David and a friend, Mike Kulka, had decided to sign up on the Marine Corps “buddy program,” through which friends go through boot camp together. That didn’t work out, because they didn’t go in at the same time.
Once he joined, Carol said, David knew he had found his calling. “He became very dedicated,” she said. “It was wonderful for him.”
Sgt. Wallace served two tours of duty in Iraq – from September, 2004, to April, 2005, and from July, 2007, to January, 2008. On November 5, 2008, he left for his final tour in Afghanistan.
There, as a combat engineer with the 2nd Combat Engineer Battalion, part of his job was to locate Improvised Explosive Devices, and to mark or destroy them. He not only did that himself; he also built a training facility to teach others how to do it.
But regardless of how much one knows about IEDs, there always remains the unpredictable element that makes them so dangerous. On January 27, 2009, while Sgt. Wallace was off duty, others from his unit were having problems with their IED sweeper. After he fixed it for them, he voluntarily went out with them in search of IEDs. One exploded, killing him and another Marine, Sgt. Trevor J. Johnson of Forsyth, Montana.

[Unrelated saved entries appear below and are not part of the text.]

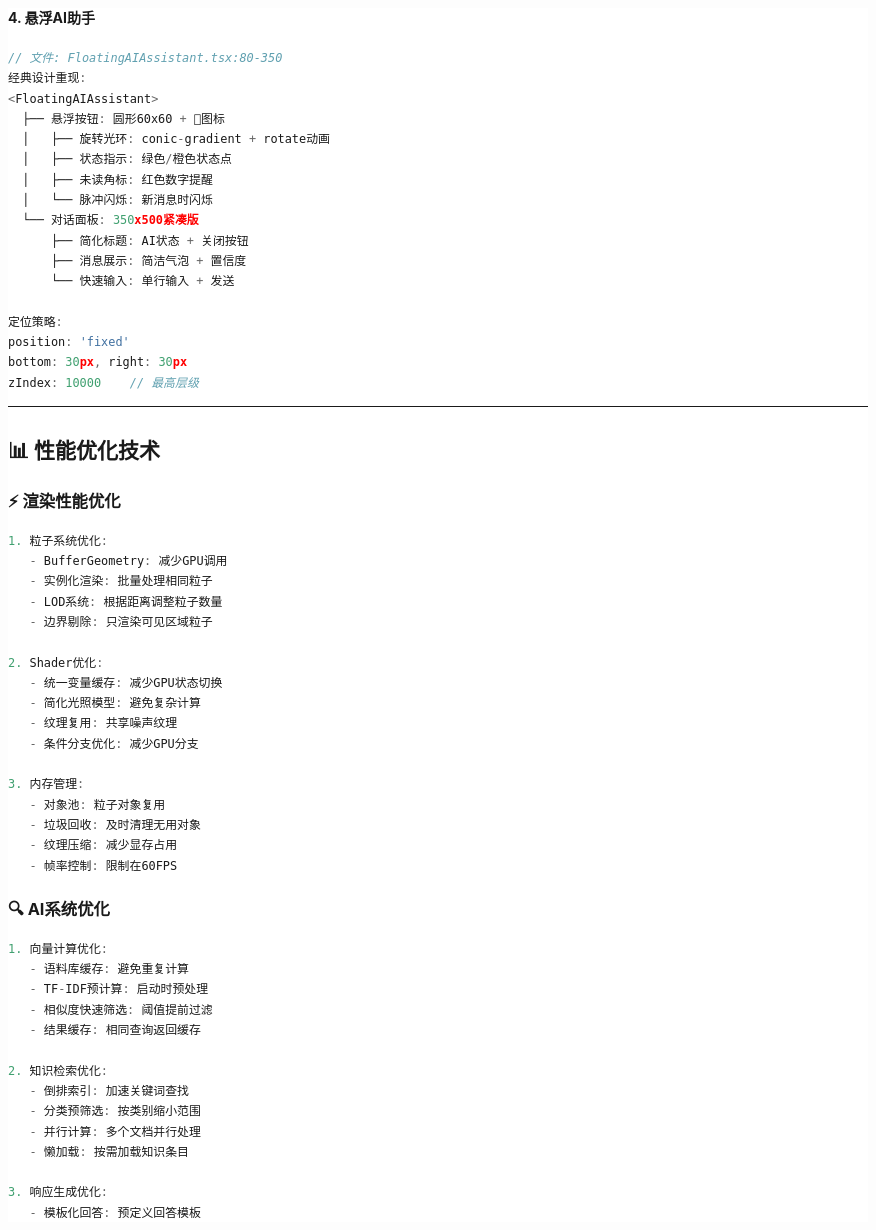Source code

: #### 4. **悬浮AI助手**
```typescript
// 文件: FloatingAIAssistant.tsx:80-350
经典设计重现:
<FloatingAIAssistant>
  ├── 悬浮按钮: 圆形60x60 + 🧠图标
  │   ├── 旋转光环: conic-gradient + rotate动画
  │   ├── 状态指示: 绿色/橙色状态点
  │   ├── 未读角标: 红色数字提醒
  │   └── 脉冲闪烁: 新消息时闪烁
  └── 对话面板: 350x500紧凑版
      ├── 简化标题: AI状态 + 关闭按钮
      ├── 消息展示: 简洁气泡 + 置信度
      └── 快速输入: 单行输入 + 发送

定位策略:
position: 'fixed'
bottom: 30px, right: 30px
zIndex: 10000    // 最高层级
```

---

## 📊 性能优化技术

### ⚡ 渲染性能优化

```typescript
1. 粒子系统优化:
   - BufferGeometry: 减少GPU调用
   - 实例化渲染: 批量处理相同粒子
   - LOD系统: 根据距离调整粒子数量
   - 边界剔除: 只渲染可见区域粒子

2. Shader优化:
   - 统一变量缓存: 减少GPU状态切换
   - 简化光照模型: 避免复杂计算
   - 纹理复用: 共享噪声纹理
   - 条件分支优化: 减少GPU分支

3. 内存管理:
   - 对象池: 粒子对象复用
   - 垃圾回收: 及时清理无用对象
   - 纹理压缩: 减少显存占用
   - 帧率控制: 限制在60FPS
```

### 🔍 AI系统优化

```typescript
1. 向量计算优化:
   - 语料库缓存: 避免重复计算
   - TF-IDF预计算: 启动时预处理
   - 相似度快速筛选: 阈值提前过滤
   - 结果缓存: 相同查询返回缓存

2. 知识检索优化:
   - 倒排索引: 加速关键词查找
   - 分类预筛选: 按类别缩小范围
   - 并行计算: 多个文档并行处理
   - 懒加载: 按需加载知识条目

3. 响应生成优化:
   - 模板化回答: 预定义回答模板
```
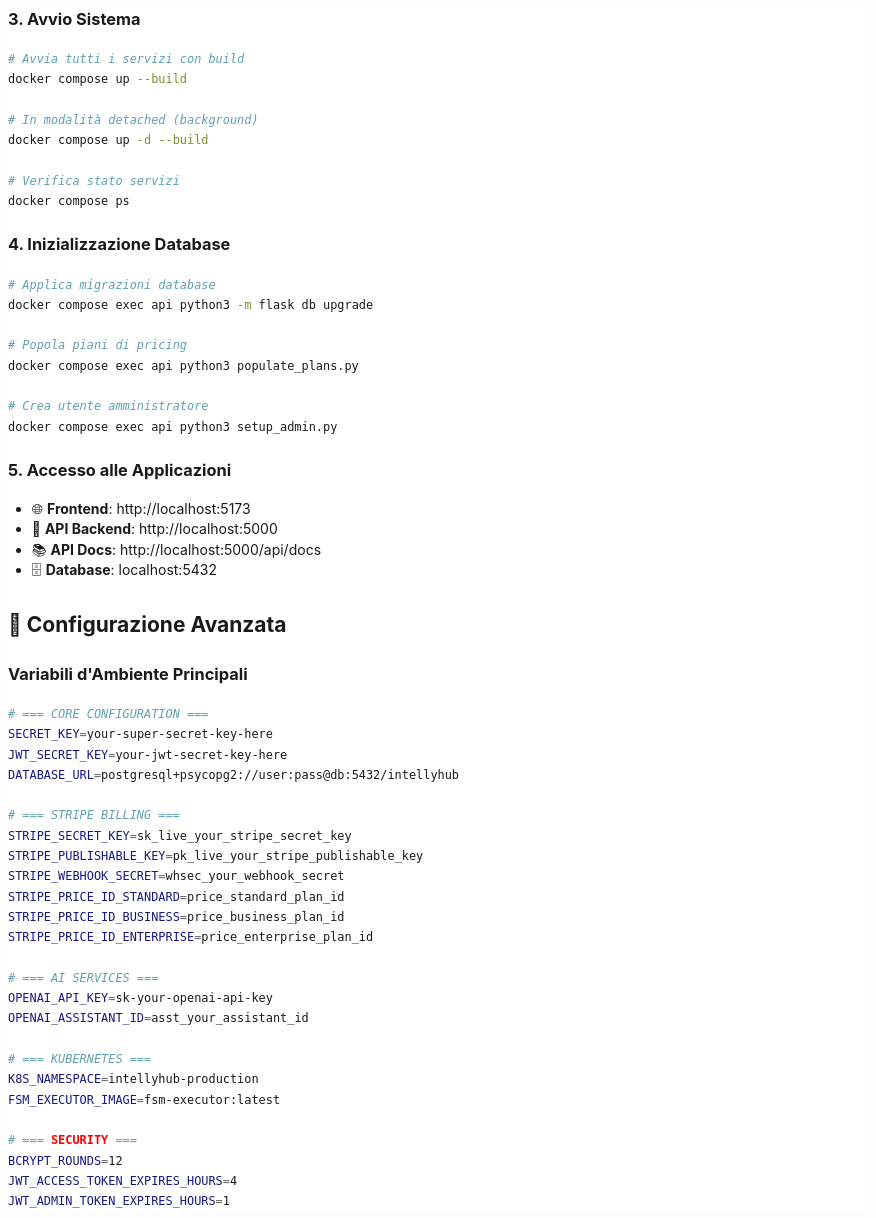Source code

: ### 3. Avvio Sistema

```bash
# Avvia tutti i servizi con build
docker compose up --build

# In modalità detached (background)
docker compose up -d --build

# Verifica stato servizi
docker compose ps
```

### 4. Inizializzazione Database

```bash
# Applica migrazioni database
docker compose exec api python3 -m flask db upgrade

# Popola piani di pricing
docker compose exec api python3 populate_plans.py

# Crea utente amministratore
docker compose exec api python3 setup_admin.py
```

### 5. Accesso alle Applicazioni

- 🌐 **Frontend**: http://localhost:5173
- 🔌 **API Backend**: http://localhost:5000
- 📚 **API Docs**: http://localhost:5000/api/docs
- 🗄️ **Database**: localhost:5432

## 🔧 Configurazione Avanzata

### Variabili d'Ambiente Principali

```bash
# === CORE CONFIGURATION ===
SECRET_KEY=your-super-secret-key-here
JWT_SECRET_KEY=your-jwt-secret-key-here
DATABASE_URL=postgresql+psycopg2://user:pass@db:5432/intellyhub

# === STRIPE BILLING ===
STRIPE_SECRET_KEY=sk_live_your_stripe_secret_key
STRIPE_PUBLISHABLE_KEY=pk_live_your_stripe_publishable_key
STRIPE_WEBHOOK_SECRET=whsec_your_webhook_secret
STRIPE_PRICE_ID_STANDARD=price_standard_plan_id
STRIPE_PRICE_ID_BUSINESS=price_business_plan_id
STRIPE_PRICE_ID_ENTERPRISE=price_enterprise_plan_id

# === AI SERVICES ===
OPENAI_API_KEY=sk-your-openai-api-key
OPENAI_ASSISTANT_ID=asst_your_assistant_id

# === KUBERNETES ===
K8S_NAMESPACE=intellyhub-production
FSM_EXECUTOR_IMAGE=fsm-executor:latest

# === SECURITY ===
BCRYPT_ROUNDS=12
JWT_ACCESS_TOKEN_EXPIRES_HOURS=4
JWT_ADMIN_TOKEN_EXPIRES_HOURS=1
```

Sgt. Wallace was the first Mercer County soldier to die in Afghanistan in the global war on terror. Besides his mother and his brother Steven, Sgt. Wallace left behind his wife Erica, from Jacksonville, North Carolina, five-year old stepson Landon, and two-year-old daughter Brooklyn.
He also left behind what his mother calls his life-long friends: the community of Sharpsville, PA. “Sharpsville has supported us before and after his death,” Carol said.
The community erected a monument to him in Riverside Cemetery, named a bridge after him, and wrote many personal tributes to him on a Facebook page, “In honor of Sgt. David Wallace.”
For his valor, Sgt. Wallace was awarded a Bronze Star, but that probably means less than the honors given to him by those who knew him personally.